"Vive Jésus!
Vive Jésus!
Avec la croix, son cher partage.
Vive Jésus!
Dans les cœurs de tous les élus!
Portons la croix.


Sans choix, sans ennui, sans murmure,
Portons la croix!
Quoique très amère et très dure,
Malgré les sens et la nature,
Portons la croix!"

Acadien Song.

Charlitte had been in his grave for nearly two years. He slept peacefully in the little green cemetery hard by the white church where a slender, sorrowful woman came twice every week to hear a priest repeat masses for the repose of his soul.

He slept on and gave no sign, and his countrymen came and went above him, reflecting occasionally on their own end, but mostly, after the manner of all men, allowing their thoughts to linger rather on matters pertaining to time than on those of eternity.

One fifteenth of August—the day consecrated by Acadiens all over Canada to the memory of their forefathers—had come and gone, and another had arrived.

This day was one of heavenly peace and calm.

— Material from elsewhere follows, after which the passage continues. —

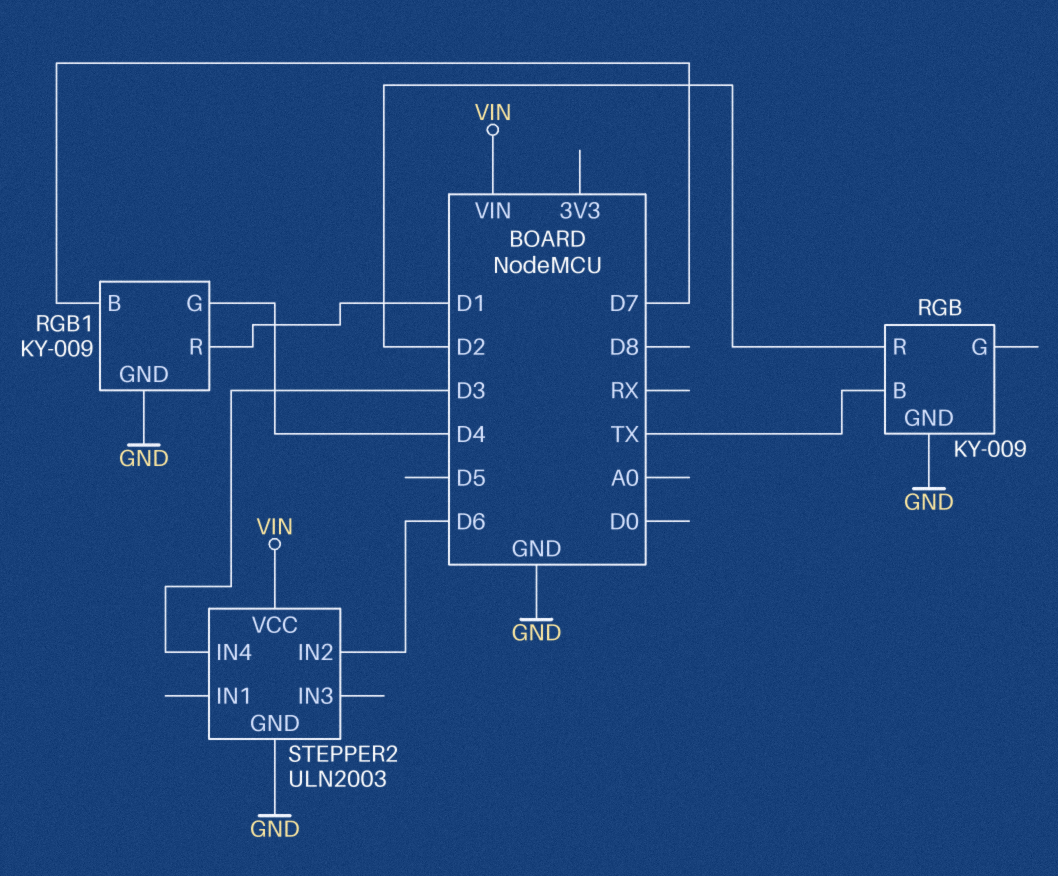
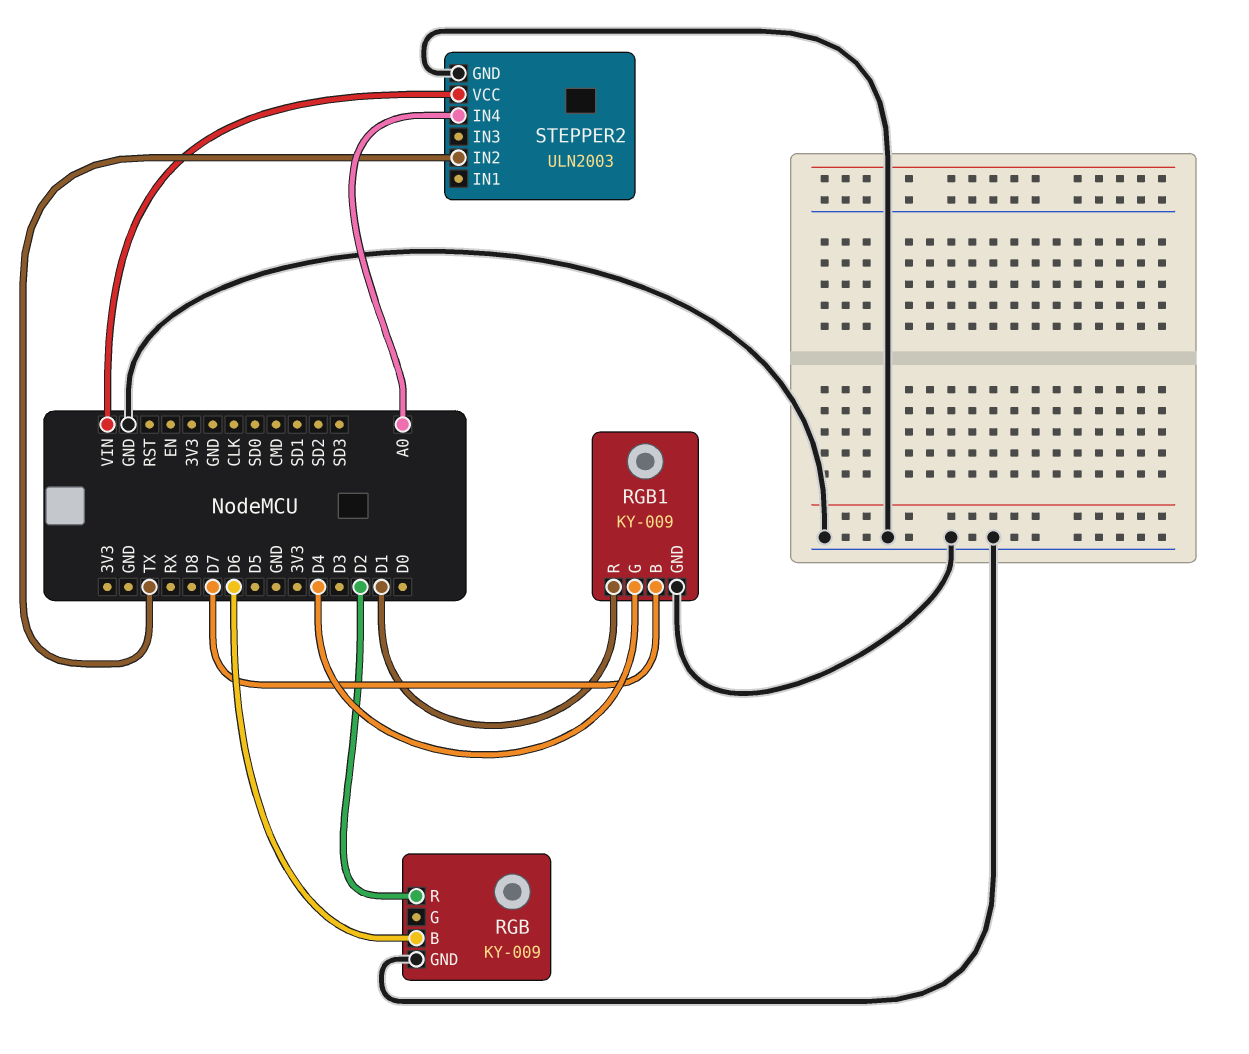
RGB pin B: TX -> D6
STEPPER2 pin IN2: D6 -> TX
STEPPER2 pin IN4: D3 -> A0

The sky was faintly, exquisitely blue, and so placid was the Bay that the occupants of the boats crossing from Digby Neck to some of the churches in Frenchtown were forced to take in their sails, and apply themselves to their oars.

Since early morning the roads of the parish in which Sleeping Water is situated had been black with people, and now at ten o'clock some two thousand Acadiens were assembled about the doors of the old church at Pointe à l'Eglise.

There was no talking, no laughing. In unbroken silence they waited for the sound of the bell, and when it came they flocked into the church, packing it full, and overflowing out to the broad flight of steps, where they knelt in rows and tried to obtain glimpses over each other's shoulders of the blue and white decorations inside, and of the altar ablaze with lights.